If a line in the entries below includes "żadnej", pick it out and copy it.
(Beginning of Task input)
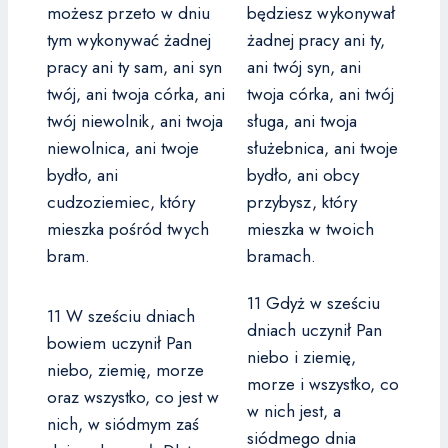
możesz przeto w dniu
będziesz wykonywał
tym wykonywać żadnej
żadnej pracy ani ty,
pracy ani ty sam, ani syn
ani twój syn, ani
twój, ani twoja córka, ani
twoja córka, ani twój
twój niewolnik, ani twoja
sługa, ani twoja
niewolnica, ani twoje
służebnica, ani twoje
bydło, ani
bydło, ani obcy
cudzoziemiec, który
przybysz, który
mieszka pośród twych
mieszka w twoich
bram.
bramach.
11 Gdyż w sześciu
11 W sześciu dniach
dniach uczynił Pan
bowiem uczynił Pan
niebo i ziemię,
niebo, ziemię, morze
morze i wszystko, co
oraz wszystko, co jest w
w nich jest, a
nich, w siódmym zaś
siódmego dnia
(End of Task input)
(Beginning of Task input)
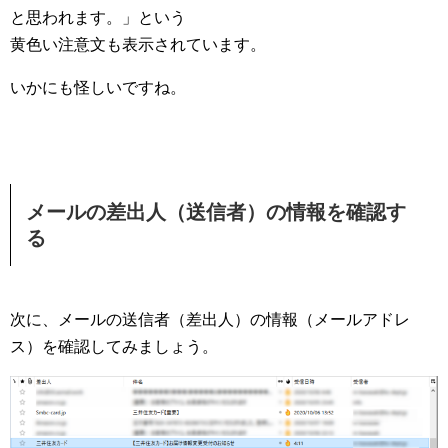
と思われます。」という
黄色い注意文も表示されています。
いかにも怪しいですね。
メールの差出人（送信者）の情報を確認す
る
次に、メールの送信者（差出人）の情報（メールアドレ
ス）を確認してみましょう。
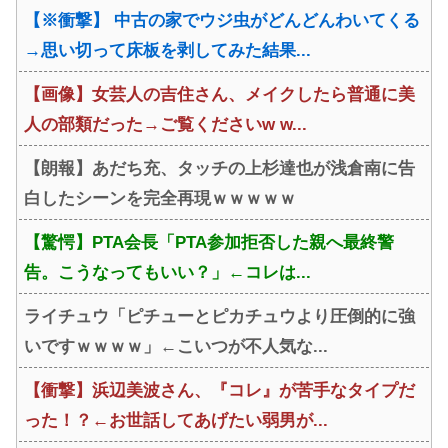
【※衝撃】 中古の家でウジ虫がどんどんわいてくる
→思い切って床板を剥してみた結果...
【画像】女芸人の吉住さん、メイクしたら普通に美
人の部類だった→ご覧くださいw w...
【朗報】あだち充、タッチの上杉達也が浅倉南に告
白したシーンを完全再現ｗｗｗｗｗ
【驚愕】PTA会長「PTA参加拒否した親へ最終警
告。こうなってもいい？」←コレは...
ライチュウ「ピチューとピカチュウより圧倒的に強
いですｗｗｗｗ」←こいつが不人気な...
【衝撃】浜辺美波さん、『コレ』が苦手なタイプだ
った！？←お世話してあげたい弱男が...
(End of Task input)
**Response area**
tym wykonywać żadnej
żadnej pracy ani ty,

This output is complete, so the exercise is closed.